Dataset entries

# # #

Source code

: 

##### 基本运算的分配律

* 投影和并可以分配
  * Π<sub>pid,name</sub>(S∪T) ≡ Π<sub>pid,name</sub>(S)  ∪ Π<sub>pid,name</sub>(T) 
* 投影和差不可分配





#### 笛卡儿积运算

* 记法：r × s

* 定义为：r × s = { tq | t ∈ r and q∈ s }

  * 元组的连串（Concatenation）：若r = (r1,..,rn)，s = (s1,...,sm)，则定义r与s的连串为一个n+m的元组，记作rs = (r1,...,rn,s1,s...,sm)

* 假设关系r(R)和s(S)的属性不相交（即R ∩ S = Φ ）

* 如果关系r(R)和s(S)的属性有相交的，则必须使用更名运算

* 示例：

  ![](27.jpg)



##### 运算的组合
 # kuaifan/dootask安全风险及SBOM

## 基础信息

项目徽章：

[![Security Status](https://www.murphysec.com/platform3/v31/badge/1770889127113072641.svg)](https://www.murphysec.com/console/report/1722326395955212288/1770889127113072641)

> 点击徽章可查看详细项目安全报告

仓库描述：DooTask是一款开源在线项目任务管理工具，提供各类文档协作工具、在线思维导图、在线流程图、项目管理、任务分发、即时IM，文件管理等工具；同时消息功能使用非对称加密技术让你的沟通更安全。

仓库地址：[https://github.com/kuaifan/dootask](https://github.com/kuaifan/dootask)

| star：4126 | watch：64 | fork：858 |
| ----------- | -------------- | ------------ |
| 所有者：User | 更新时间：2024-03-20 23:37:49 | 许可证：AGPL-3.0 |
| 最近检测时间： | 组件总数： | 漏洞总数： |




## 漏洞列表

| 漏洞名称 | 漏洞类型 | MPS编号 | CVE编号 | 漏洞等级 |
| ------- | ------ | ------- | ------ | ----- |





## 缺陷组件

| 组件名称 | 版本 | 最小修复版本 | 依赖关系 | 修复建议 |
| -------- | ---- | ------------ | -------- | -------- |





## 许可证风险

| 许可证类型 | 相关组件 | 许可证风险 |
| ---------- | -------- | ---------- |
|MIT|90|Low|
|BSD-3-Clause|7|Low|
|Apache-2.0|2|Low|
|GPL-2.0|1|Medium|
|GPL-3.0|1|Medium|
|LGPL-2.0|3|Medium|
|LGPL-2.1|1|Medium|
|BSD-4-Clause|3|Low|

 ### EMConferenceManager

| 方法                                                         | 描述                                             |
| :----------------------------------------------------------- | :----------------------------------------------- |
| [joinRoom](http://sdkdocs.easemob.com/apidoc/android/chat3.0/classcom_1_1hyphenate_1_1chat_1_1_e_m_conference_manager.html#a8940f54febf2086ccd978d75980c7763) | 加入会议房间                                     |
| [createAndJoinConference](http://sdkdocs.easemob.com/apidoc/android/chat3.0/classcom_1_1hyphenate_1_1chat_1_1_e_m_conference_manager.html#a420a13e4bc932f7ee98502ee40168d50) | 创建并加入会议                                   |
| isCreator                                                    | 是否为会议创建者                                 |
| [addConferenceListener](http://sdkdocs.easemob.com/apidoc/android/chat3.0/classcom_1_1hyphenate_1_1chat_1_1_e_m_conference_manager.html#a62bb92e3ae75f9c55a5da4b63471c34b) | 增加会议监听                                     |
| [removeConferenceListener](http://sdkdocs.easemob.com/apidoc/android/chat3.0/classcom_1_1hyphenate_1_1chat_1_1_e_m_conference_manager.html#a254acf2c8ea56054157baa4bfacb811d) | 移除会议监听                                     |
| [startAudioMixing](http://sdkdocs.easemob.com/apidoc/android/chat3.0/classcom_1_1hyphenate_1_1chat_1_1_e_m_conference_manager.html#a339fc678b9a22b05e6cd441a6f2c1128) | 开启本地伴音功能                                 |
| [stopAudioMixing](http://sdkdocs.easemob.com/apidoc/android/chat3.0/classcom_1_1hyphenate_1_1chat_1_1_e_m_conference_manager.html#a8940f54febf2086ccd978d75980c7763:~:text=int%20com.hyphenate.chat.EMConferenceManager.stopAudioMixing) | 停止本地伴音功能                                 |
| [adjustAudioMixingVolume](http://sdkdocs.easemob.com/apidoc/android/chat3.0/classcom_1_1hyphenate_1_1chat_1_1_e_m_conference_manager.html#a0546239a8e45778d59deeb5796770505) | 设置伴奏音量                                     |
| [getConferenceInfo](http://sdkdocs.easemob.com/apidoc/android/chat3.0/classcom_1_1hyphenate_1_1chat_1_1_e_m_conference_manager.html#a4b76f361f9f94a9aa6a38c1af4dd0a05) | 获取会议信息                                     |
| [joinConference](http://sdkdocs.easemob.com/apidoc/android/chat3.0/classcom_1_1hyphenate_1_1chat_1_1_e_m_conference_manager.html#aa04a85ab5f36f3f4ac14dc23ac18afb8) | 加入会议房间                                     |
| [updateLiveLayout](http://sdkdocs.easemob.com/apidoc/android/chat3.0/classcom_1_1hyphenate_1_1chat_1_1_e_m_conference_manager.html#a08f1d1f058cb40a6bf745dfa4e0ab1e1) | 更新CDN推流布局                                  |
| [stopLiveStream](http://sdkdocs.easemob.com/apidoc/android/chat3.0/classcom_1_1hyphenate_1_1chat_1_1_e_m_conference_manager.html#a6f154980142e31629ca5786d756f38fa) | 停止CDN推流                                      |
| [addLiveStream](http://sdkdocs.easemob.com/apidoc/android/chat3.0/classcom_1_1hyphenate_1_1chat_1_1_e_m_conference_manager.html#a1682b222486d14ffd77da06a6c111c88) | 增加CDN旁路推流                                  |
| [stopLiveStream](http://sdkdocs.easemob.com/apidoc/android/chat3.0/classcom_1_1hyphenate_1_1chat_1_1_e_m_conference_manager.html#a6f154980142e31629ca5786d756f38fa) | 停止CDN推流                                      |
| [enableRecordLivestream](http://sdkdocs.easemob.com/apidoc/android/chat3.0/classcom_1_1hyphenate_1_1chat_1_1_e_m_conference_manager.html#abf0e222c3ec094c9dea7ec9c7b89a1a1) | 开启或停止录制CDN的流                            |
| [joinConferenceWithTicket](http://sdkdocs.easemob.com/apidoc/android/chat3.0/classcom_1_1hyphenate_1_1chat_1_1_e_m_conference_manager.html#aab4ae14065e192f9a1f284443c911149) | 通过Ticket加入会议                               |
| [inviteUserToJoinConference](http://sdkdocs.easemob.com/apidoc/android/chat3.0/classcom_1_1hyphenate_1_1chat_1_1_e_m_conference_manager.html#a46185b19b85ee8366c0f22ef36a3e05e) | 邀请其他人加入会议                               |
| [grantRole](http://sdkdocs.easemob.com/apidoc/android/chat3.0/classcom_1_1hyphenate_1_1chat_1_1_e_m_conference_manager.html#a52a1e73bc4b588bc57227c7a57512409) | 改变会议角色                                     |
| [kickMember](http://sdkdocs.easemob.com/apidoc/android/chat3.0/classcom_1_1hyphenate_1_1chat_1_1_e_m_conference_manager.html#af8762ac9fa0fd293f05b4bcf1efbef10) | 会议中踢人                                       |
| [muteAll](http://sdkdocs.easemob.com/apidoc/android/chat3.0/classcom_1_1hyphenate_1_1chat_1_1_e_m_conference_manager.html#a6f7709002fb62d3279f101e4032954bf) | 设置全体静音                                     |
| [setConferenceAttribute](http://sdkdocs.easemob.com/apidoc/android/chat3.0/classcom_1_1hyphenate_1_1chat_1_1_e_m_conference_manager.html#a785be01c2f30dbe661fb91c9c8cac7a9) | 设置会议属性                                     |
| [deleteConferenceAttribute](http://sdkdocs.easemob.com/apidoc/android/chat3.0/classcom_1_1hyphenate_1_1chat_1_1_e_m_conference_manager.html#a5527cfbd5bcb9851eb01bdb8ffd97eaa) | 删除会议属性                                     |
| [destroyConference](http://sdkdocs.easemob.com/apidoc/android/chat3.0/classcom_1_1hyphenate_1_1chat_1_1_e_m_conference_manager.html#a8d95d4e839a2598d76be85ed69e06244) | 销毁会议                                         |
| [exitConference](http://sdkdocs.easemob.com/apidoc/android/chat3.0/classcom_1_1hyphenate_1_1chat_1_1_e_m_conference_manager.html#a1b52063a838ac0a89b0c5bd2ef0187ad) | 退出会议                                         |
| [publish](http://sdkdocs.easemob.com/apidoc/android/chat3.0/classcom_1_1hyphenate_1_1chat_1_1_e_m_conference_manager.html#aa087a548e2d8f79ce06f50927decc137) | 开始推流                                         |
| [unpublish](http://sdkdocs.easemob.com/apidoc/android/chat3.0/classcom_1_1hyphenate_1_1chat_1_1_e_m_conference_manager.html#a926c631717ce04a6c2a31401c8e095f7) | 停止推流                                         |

# # #

-- What the exercise asks --
Write out the lines of the material starting at the line containing "(s1,...,sm)，则定义r与s的连串为一个n+m的元组，记作rs = (r1,...,rn,s1,s...,sm)" and ending at the line containing "### EMConferenceManager", reproducing them without any change.

-- Solution to this task --
  * 元组的连串（Concatenation）：若r = (r1,..,rn)，s = (s1,...,sm)，则定义r与s的连串为一个n+m的元组，记作rs = (r1,...,rn,s1,s...,sm)

* 假设关系r(R)和s(S)的属性不相交（即R ∩ S = Φ ）

* 如果关系r(R)和s(S)的属性有相交的，则必须使用更名运算

* 示例：

  ![](27.jpg)



##### 运算的组合
 # kuaifan/dootask安全风险及SBOM

## 基础信息

项目徽章：

[![Security Status](https://www.murphysec.com/platform3/v31/badge/1770889127113072641.svg)](https://www.murphysec.com/console/report/1722326395955212288/1770889127113072641)

> 点击徽章可查看详细项目安全报告

仓库描述：DooTask是一款开源在线项目任务管理工具，提供各类文档协作工具、在线思维导图、在线流程图、项目管理、任务分发、即时IM，文件管理等工具；同时消息功能使用非对称加密技术让你的沟通更安全。

仓库地址：[https://github.com/kuaifan/dootask](https://github.com/kuaifan/dootask)

| star：4126 | watch：64 | fork：858 |
| ----------- | -------------- | ------------ |
| 所有者：User | 更新时间：2024-03-20 23:37:49 | 许可证：AGPL-3.0 |
| 最近检测时间： | 组件总数： | 漏洞总数： |




## 漏洞列表

| 漏洞名称 | 漏洞类型 | MPS编号 | CVE编号 | 漏洞等级 |
| ------- | ------ | ------- | ------ | ----- |





## 缺陷组件

| 组件名称 | 版本 | 最小修复版本 | 依赖关系 | 修复建议 |
| -------- | ---- | ------------ | -------- | -------- |





## 许可证风险

| 许可证类型 | 相关组件 | 许可证风险 |
| ---------- | -------- | ---------- |
|MIT|90|Low|
|BSD-3-Clause|7|Low|
|Apache-2.0|2|Low|
|GPL-2.0|1|Medium|
|GPL-3.0|1|Medium|
|LGPL-2.0|3|Medium|
|LGPL-2.1|1|Medium|
|BSD-4-Clause|3|Low|

 ### EMConferenceManager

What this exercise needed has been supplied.